Q: My widowed mother passed away recently. We had a good relationship even though I emigrated to Canada many years ago. I recently returned to live in the UK to help my aunt nurse my mother who was suffering from Dementia. I am adopted and my aunt has always resented this. I have now discovered that, whilst living with my aunt, my mother made a new Will, excluding me and benefitting my aunt and cousins. What can I do?
A: The first step is to immediately appoint a solicitor to advise you on the options available to challenge the Will. It is clear that there are circumstances from your knowledge which give rise to the matter being investigated. The fact that your mother may have been suffering from Dementia does not preclude the possibility that she has executed a valid Will, but the circumstances that you have described give rise to suspicion which, quite rightly, you are entitled to investigate.
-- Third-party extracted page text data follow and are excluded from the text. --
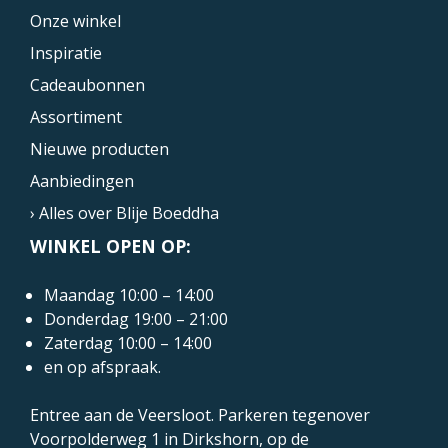
Onze winkel
Inspiratie
Cadeaubonnen
Assortiment
Nieuwe producten
Aanbiedingen
› Alles over Blije Boeddha
WINKEL OPEN OP:
Maandag 10:00 – 14:00
Donderdag 19:00 – 21:00
Zaterdag 10:00 – 14:00
en op afspraak.
Entree aan de Veersloot. Parkeren tegenover
Voorpolderweg 1
in Dirkshorn, op de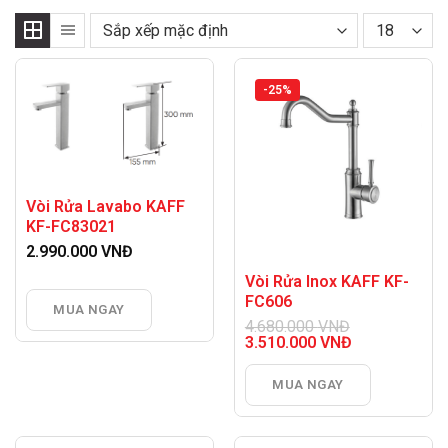
-25%
Vòi Rửa Lavabo KAFF
KF-FC83021
2.990.000
VNĐ
Vòi Rửa Inox KAFF KF-
FC606
MUA NGAY
4.680.000
VNĐ
Giá
3.510.000
VNĐ
gốc
Giá
là:
hiện
MUA NGAY
4.680.000 VNĐ.
tại
là:
3.510.000 VNĐ.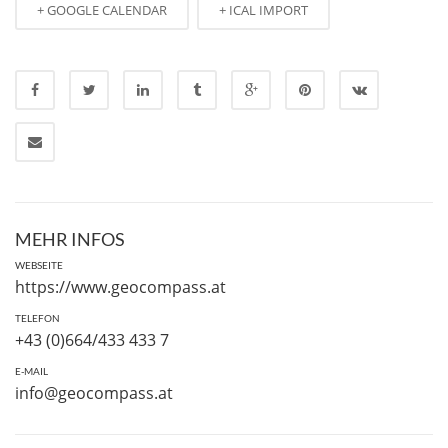
+ GOOGLE CALENDAR
+ ICAL IMPORT
MEHR INFOS
WEBSEITE
https://www.geocompass.at
TELEFON
+43 (0)664/433 433 7
E-MAIL
info@geocompass.at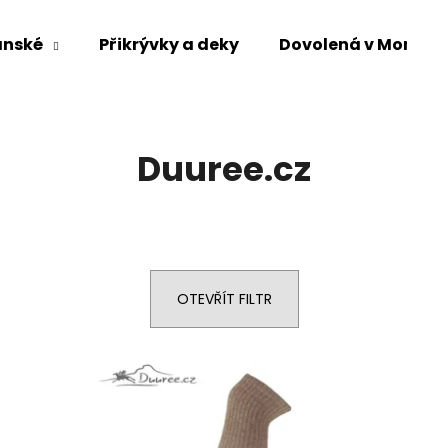
ánské
Přikrývky a deky
Dovolená v Mongol
Co potřebujete najít?
Duuree.cz
HLEDAT
Doporučujeme
OTEVŘÍT FILTR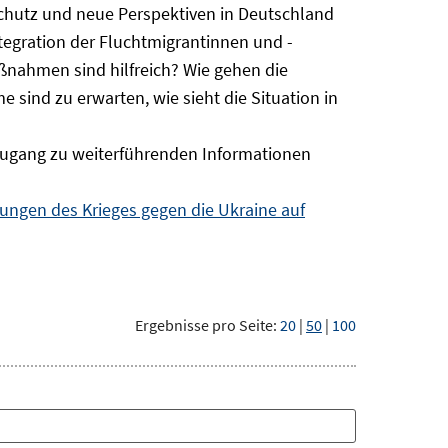
Schutz und neue Perspektiven in Deutschland
ntegration der Fluchtmigrantinnen und -
ßnahmen sind hilfreich? Wie gehen die
sind zu erwarten, wie sieht die Situation in
ugang zu weiterführenden Informationen
ngen des Krieges gegen die Ukraine auf
Ergebnisse pro Seite:
20
|
50
|
100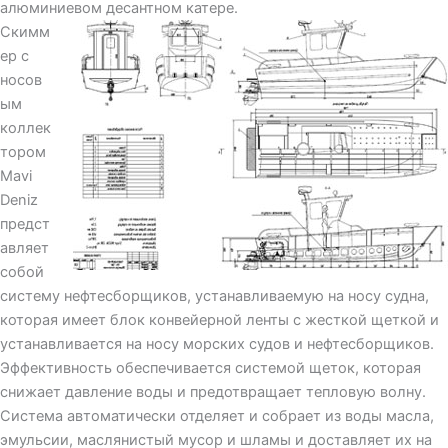
алюминиевом десантном катере.
Скимм
ер с
носов
ым
коллек
тором
Mavi
Deniz
предст
авляет
собой
систему нефтесборщиков, устанавливаемую на носу судна,
которая имеет блок конвейерной ленты с жесткой щеткой и
устанавливается на носу морских судов и нефтесборщиков.
Эффективность обеспечивается системой щеток, которая
снижает давление воды и предотвращает тепловую волну.
Система автоматически отделяет и собрает из воды масла,
эмульсии, маслянистый мусор и шламы и доставляет их на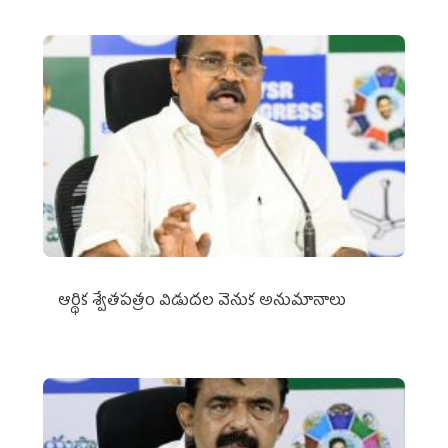
ఆర్థిక శ్వేతపత్రం విడుదల వెనుక అనుమానాలు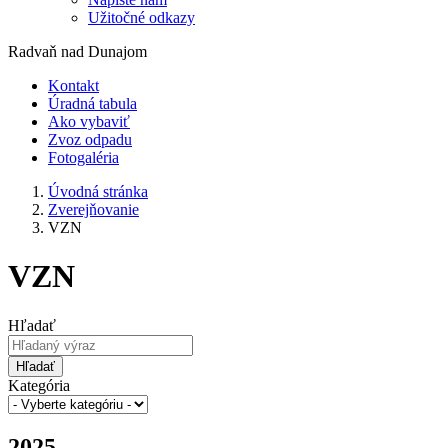
Užitočné odkazy
Radvaň nad Dunajom
Kontakt
Úradná tabula
Ako vybaviť
Zvoz odpadu
Fotogaléria
Úvodná stránka
Zverejňovanie
VZN
VZN
Hľadať
Hľadať
Kategória
2025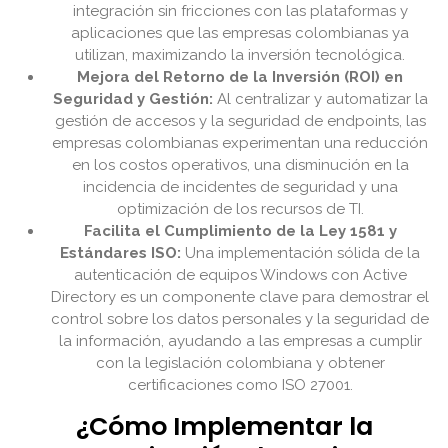
integración sin fricciones con las plataformas y
aplicaciones que las empresas colombianas ya
utilizan, maximizando la inversión tecnológica.
Mejora del Retorno de la Inversión (ROI) en
Seguridad y Gestión:
Al centralizar y automatizar la
gestión de accesos y la seguridad de endpoints, las
empresas colombianas experimentan una reducción
en los costos operativos, una disminución en la
incidencia de incidentes de seguridad y una
optimización de los recursos de TI.
Facilita el Cumplimiento de la Ley 1581 y
Estándares ISO:
Una implementación sólida de la
autenticación de equipos Windows con Active
Directory es un componente clave para demostrar el
control sobre los datos personales y la seguridad de
la información, ayudando a las empresas a cumplir
con la legislación colombiana y obtener
certificaciones como ISO 27001.
¿Cómo Implementar la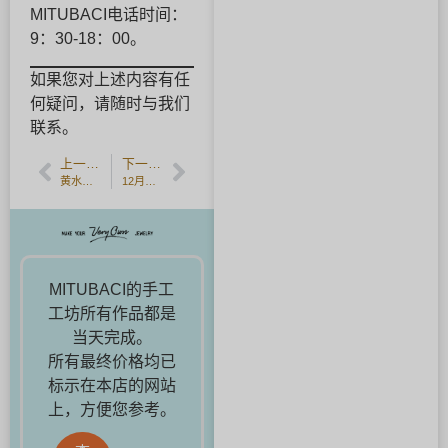
MITUBACI电话时间：
9：30-18：00。
如果您对上述内容有任
何疑问，请随时与我们
联系。
上一篇文章
下一篇文章
黄水晶的故事，十一月的诞生石。
12月的诞生石--坦桑石的半价活动
MITUBACI的手工
工坊所有作品都是
当天完成。
所有最终价格均已
标示在本店的网站
上，方便您参考。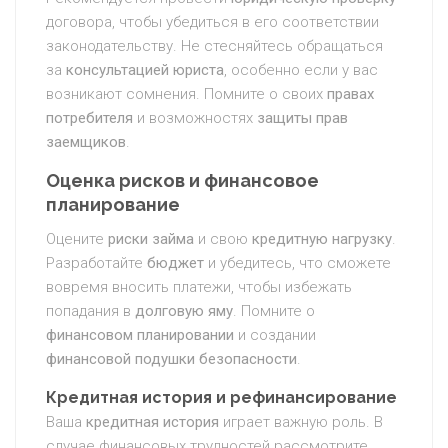
договора, чтобы убедиться в его соответствии
законодательству. Не стесняйтесь обращаться
за
консультацией юриста
, особенно если у вас
возникают сомнения. Помните о своих
правах
потребителя
и возможностях
защиты прав
заемщиков
.
Оценка рисков и финансовое
планирование
Оцените
риски займа
и свою
кредитную нагрузку
.
Разработайте
бюджет
и убедитесь, что сможете
вовремя вносить платежи, чтобы избежать
попадания в
долговую яму
. Помните о
финансовом планировании
и создании
финансовой подушки безопасности
.
Кредитная история и рефинансирование
Ваша
кредитная история
играет важную роль. В
случае финансовых трудностей рассмотрите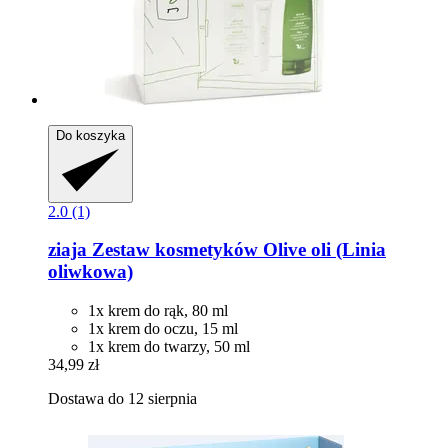
Do koszyka
2.0 (1)
ziaja
Zestaw kosmetyków Olive oli (Linia
oliwkowa)
1x krem do rąk, 80 ml
1x krem do oczu, 15 ml
1x krem do twarzy, 50 ml
34,99 zł
Dostawa do 12 sierpnia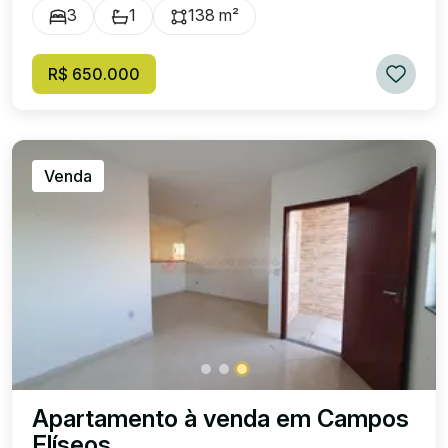
3
1
138 m²
R$ 650.000
Venda
Apartamento à venda em Campos
Elíseos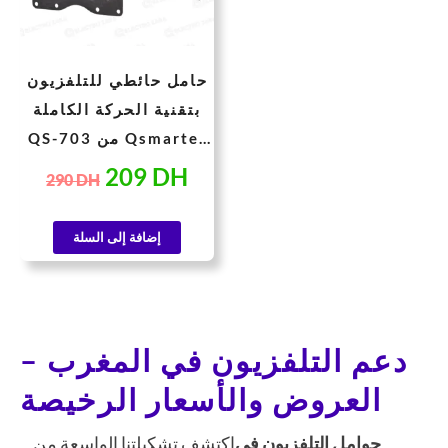
حامل حائطي للتلفزيون
بتقنية الحركة الكاملة
QS-703 من Qsmarter
للشاشات من 14 إلى 55
209
DH
290
DH
بوصة – رؤية مثالية من
أي زاوية
إضافة إلى السلة
دعم التلفزيون في المغرب –
العروض والأسعار الرخيصة
حوامل التلفزيون في
اكتشف تشكيلتنا الواسعة من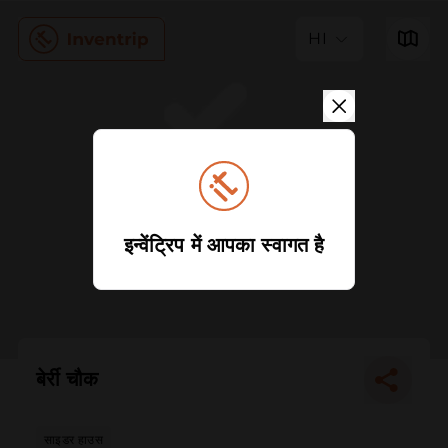
HI
इन्वेंट्रिप में आपका स्वागत है
बेर्री चौक
साइडर हाउस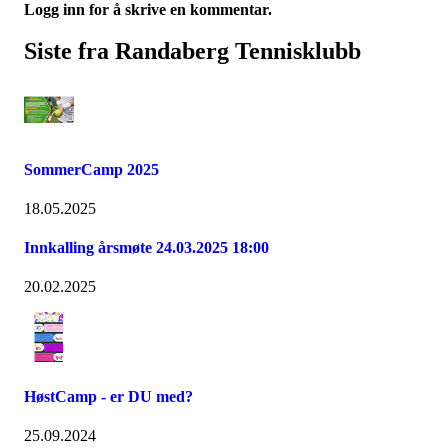
Logg inn for å skrive en kommentar.
Siste fra Randaberg Tennisklubb
SommerCamp 2025
18.05.2025
Innkalling årsmøte 24.03.2025 18:00
20.02.2025
HøstCamp - er DU med?
25.09.2024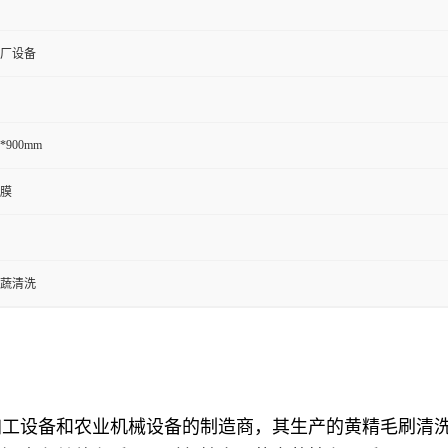
厂设备
0*900mm
膜
蔬清洗
加工设备和农业机械设备的制造商，其生产的黄精毛刷清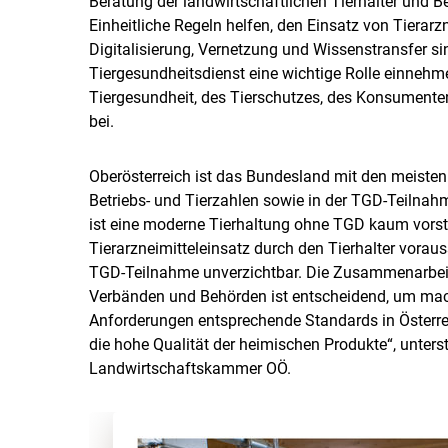
Beratung der landwirtschaftlichen Tierhalter und B
Einheitliche Regeln helfen, den Einsatz von Tierar
Digitalisierung, Vernetzung und Wissenstransfer s
Tiergesundheitsdienst eine wichtige Rolle einneh
Tiergesundheit, des Tierschutzes, des Konsumente
bei.
Oberösterreich ist das Bundesland mit den meisten 
Betriebs- und Tierzahlen sowie in der TGD-Teilnahm
ist eine moderne Tierhaltung ohne TGD kaum vorste
Tierarzneimitteleinsatz durch den Tierhalter vorau
TGD-Teilnahme unverzichtbar. Die Zusammenarbeit 
Verbänden und Behörden ist entscheidend, um mac
Anforderungen entsprechende Standards in Österre
die hohe Qualität der heimischen Produkte“, unterst
Landwirtschaftskammer OÖ.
The circumstances surrounding the creation and execution of the Will should be fully investigated - if your mother lacked the requisite mental capacity, or was acting under duress at the time the Will was signed, then it may be possible to question its validity. In addition, you may also have a separate claim under the Provision for Family and Dependants) Act 1975 - the status of your adoption makes no difference in this regard - your rights to bring a claim in the estate are the same as though you were a child of the whole blood.
Time is of the essence in this situation. You should take advice from a suitably qualified solicitor to investigate the matter as quickly as possible and to enable that practitioner to take steps to prevent your late mother's estate from being administered.